Experts say that this wave is being driven – and hospitals being stretched to capacity – by the unvaccinated. Vaccine uptake in Germany is still below 70% for first doses—and the numbers do not look much better for second doses. This is due to pockets of vaccine resistance, particularly in the former parts of eastern Germany, where the far-right AfD are strong.
Many AfD politicians have stoked vaccine scepticism and have contributed to this low uptake. More worrying than the AfD, who are generally perceived to be an unwanted, but containable force in German politics is the rise of the ‘Querdenker’. Loosely translated as ‘Alternative Thinkers’, and heavily tied into spillover of the American ‘QAnon’ conspiracy theories, these conspiracy theorists have held multiple large demonstrations in the height of Covid-19. They are drawn in by various social media and are made up of an unlikely coalition of left-leaning natural-medicine advocates, neo-Nazis, and Reichsbürger (the imperial German version of ‘Sovereign Citizens’ or ‘Freemen of the Land’).
Such continued strong anti-vaccination, anti-lockdown stance is a thorn in Germany’s side. Their resolve has remained, even as Germany has introduced vaccine passports and begun charging for the LFT tests that provide an alternative way to get the pass.

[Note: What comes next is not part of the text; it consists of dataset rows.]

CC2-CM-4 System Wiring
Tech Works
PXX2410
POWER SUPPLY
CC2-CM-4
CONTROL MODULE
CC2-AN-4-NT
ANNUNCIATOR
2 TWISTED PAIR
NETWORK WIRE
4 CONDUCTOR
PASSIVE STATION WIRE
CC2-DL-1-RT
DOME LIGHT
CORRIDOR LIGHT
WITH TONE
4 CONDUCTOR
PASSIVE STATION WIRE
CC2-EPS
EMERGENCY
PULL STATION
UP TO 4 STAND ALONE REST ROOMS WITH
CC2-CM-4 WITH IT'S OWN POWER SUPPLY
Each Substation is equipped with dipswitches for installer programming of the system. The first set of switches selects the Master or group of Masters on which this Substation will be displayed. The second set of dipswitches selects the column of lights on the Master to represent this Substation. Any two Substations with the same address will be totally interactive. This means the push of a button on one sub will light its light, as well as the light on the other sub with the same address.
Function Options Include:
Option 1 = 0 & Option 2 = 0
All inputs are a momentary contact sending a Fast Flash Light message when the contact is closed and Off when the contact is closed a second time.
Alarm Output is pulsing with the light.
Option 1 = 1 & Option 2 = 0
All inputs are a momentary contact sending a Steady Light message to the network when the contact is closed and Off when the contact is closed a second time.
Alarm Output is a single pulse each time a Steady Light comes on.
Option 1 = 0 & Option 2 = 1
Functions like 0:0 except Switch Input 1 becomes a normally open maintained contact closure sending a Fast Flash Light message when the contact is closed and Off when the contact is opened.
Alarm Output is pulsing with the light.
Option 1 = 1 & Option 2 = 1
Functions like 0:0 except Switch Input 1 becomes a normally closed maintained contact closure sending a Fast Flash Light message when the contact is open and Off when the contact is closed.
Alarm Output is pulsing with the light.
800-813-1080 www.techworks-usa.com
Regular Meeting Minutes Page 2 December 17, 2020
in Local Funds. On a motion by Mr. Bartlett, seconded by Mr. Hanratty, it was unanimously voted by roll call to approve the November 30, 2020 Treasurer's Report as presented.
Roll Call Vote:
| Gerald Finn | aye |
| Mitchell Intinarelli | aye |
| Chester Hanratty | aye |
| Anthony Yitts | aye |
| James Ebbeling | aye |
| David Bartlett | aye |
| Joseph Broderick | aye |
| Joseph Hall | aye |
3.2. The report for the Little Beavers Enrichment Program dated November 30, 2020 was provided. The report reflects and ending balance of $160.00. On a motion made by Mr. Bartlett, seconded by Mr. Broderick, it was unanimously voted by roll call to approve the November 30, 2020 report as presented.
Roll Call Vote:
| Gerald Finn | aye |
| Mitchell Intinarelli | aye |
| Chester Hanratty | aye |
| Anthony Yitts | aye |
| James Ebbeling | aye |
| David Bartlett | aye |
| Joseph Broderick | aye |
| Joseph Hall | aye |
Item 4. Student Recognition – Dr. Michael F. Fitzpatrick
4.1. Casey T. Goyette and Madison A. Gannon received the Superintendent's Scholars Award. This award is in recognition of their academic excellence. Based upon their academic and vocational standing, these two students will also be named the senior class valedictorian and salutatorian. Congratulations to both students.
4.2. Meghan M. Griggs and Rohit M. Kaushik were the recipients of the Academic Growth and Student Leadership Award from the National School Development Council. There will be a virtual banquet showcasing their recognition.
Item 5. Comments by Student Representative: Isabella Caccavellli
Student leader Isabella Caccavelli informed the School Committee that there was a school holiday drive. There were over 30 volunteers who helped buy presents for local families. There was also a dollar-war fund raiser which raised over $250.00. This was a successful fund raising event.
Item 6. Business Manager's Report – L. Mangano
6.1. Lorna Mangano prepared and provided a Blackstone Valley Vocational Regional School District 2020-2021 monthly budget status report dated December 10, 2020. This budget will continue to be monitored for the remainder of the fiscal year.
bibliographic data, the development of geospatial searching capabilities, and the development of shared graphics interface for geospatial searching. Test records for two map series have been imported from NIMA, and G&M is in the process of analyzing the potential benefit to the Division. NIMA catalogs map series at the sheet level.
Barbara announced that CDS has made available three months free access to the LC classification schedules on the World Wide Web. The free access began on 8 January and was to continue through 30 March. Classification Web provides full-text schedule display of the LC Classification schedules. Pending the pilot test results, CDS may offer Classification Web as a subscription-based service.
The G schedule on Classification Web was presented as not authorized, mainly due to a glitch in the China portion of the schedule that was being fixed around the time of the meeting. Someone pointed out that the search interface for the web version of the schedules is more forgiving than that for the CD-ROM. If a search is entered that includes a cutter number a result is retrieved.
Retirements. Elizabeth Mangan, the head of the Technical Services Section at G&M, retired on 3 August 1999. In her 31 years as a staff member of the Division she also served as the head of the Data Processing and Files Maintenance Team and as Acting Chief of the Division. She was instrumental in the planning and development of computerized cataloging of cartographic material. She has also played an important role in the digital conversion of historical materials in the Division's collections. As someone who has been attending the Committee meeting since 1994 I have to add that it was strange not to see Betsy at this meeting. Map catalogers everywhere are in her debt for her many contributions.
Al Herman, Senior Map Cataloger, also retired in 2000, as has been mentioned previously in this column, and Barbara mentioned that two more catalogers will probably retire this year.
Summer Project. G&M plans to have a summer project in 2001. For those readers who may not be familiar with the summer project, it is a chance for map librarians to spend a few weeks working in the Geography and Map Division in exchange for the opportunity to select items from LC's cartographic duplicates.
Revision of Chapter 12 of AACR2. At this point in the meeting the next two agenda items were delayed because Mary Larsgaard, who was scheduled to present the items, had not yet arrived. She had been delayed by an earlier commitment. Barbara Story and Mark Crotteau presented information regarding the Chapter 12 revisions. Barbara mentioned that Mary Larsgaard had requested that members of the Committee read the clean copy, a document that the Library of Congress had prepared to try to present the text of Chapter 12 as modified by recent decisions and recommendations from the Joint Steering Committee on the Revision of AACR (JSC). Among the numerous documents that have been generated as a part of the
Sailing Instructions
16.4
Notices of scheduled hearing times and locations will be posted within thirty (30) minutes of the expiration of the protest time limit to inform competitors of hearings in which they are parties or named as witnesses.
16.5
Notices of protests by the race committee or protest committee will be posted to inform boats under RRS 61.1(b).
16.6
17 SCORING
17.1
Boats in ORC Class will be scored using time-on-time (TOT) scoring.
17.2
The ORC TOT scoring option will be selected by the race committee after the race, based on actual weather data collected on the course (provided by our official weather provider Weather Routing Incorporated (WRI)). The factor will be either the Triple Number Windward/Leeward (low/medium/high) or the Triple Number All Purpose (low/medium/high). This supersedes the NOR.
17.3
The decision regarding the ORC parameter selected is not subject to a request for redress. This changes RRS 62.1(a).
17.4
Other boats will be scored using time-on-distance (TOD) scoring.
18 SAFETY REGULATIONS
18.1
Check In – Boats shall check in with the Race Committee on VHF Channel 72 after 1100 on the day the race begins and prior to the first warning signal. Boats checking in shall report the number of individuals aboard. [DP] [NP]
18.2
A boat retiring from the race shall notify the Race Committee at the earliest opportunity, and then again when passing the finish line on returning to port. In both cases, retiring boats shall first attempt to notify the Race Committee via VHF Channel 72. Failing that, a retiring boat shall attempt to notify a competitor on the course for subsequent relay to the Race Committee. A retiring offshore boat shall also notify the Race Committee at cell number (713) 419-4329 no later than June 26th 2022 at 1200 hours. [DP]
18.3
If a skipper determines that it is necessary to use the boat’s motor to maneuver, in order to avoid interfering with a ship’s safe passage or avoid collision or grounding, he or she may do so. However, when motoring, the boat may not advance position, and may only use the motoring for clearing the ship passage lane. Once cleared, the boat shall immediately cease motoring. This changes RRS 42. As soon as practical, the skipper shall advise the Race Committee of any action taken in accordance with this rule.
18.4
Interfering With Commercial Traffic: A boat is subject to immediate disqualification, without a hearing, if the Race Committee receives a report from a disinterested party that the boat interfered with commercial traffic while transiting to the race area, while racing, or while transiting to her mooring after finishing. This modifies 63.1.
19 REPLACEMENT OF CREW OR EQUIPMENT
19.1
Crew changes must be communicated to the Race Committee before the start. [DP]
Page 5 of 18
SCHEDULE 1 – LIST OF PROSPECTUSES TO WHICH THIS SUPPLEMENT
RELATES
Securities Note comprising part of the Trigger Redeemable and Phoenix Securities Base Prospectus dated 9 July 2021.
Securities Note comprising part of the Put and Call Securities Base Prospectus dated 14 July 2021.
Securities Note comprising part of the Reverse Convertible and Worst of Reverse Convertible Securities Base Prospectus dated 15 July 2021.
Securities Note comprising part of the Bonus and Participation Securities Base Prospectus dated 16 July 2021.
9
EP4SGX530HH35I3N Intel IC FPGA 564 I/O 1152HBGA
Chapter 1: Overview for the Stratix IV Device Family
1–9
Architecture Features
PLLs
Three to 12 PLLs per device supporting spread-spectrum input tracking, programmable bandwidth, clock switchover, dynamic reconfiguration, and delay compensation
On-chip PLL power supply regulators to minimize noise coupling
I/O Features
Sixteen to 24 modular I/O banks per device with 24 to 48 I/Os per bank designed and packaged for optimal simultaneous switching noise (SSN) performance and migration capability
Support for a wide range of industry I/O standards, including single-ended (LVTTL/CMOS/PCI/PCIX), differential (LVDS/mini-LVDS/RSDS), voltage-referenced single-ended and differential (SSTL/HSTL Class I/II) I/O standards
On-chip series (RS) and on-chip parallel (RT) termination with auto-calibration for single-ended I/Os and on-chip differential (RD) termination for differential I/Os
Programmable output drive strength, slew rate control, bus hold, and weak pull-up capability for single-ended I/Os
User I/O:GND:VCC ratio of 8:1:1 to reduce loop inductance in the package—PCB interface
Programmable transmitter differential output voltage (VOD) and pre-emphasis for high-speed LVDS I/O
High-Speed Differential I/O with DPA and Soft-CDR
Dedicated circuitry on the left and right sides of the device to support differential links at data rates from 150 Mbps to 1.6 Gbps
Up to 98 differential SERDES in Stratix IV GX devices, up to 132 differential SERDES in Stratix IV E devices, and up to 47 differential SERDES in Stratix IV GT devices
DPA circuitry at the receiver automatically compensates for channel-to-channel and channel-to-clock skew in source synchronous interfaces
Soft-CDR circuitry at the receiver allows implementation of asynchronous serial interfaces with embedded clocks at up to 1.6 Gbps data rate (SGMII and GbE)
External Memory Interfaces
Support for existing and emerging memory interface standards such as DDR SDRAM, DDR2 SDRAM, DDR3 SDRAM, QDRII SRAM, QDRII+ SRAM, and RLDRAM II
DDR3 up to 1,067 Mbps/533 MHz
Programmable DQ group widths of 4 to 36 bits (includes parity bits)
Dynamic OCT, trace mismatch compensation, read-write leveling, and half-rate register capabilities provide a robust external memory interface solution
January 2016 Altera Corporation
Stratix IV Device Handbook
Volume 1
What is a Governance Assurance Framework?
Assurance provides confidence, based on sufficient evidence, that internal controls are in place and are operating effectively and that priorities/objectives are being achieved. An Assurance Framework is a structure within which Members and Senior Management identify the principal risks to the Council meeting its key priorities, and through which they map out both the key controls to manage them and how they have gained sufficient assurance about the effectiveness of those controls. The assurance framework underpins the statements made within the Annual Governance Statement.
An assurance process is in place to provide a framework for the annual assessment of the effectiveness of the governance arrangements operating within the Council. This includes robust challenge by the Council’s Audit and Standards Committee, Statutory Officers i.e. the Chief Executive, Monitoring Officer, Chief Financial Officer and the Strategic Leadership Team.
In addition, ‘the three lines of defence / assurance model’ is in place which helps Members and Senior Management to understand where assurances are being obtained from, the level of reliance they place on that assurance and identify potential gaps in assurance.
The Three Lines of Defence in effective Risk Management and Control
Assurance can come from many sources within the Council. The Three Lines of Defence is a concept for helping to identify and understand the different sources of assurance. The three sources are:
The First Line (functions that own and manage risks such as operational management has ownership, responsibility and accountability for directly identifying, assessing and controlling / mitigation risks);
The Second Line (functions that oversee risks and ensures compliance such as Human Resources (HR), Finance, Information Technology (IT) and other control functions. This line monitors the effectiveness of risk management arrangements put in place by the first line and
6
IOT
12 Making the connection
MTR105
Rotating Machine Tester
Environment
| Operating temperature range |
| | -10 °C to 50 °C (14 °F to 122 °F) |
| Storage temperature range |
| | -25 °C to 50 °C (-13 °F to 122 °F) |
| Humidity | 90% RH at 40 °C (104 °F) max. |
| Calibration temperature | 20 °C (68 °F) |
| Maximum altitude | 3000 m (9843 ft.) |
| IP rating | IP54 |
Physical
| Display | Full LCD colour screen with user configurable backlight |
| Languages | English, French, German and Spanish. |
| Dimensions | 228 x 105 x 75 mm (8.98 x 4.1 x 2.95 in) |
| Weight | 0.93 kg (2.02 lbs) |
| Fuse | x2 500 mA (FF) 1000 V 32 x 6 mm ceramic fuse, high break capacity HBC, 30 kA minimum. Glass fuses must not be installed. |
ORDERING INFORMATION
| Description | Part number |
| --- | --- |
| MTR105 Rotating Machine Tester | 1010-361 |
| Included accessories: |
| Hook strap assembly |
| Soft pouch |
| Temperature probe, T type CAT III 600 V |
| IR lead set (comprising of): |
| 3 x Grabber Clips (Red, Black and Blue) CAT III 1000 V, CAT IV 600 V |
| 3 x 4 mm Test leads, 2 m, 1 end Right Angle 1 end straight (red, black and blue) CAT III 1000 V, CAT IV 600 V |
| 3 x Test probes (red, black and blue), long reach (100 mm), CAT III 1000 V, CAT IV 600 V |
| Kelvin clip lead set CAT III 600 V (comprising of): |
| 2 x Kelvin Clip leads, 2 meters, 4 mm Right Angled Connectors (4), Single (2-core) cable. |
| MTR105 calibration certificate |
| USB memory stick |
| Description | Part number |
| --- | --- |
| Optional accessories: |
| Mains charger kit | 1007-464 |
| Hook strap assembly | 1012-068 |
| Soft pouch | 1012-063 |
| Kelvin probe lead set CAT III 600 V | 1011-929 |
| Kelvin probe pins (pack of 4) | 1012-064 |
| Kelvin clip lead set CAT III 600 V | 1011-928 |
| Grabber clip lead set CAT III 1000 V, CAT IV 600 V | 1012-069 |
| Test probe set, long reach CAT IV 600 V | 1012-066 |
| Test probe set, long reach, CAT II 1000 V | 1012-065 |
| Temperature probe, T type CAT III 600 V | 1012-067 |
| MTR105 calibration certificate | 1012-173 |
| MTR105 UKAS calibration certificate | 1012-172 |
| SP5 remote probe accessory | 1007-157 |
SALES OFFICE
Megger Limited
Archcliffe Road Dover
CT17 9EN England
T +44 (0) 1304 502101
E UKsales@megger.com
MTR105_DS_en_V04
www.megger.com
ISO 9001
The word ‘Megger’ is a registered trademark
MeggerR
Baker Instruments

What can Germany do, with its rocketing case rate and its entrenched ‘Impfgegner’ (anti-vaxxers)? Taking inspiration from its southerly neighbour, the idea of an Austrian-inspired ‘lockdown for the unvaccinated’ is gathering some steam in German political discourse. The recent Austrian policy, which forbade the unvaccinated from all-but-essential tasks, such as visiting supermarkets, was met by controversy both domestically and abroad. Opponents argued that vaccine effectiveness quickly wore off and painted the measures as disturbingly authoritarian – with some even describing it as a form of apartheid. Proponents put forth that it would be an unfair burden for the vaccinated to be locked down due to the irresponsible actions of others.
Reports suggest Austrian enforcement of such legislation was patchy—as many European governments simply do not have the experience of rigidly controlling movement in the comprehensive ways of countries like China—and as case levels continued to rise, the country switched around in just a few days to mandate a country-wide lockdown for all. Another possible measure, advocated by the German Greens, is mandatory vaccinations for specific high-risk professions—similar to the UK and others. Austria’s more recent attempt at getting a grip on Covid-19 by mandating all citizens be vaccinated by February is still seen as too extreme, but it may well be the only option if cases keep rising.
Ultimately, the new German government will find itself deep in the middle of a serious crisis. How they resolve this may be a defining moment for them—and the perception of them as continuers of Merkel’s legacy of calm competence—for years to come.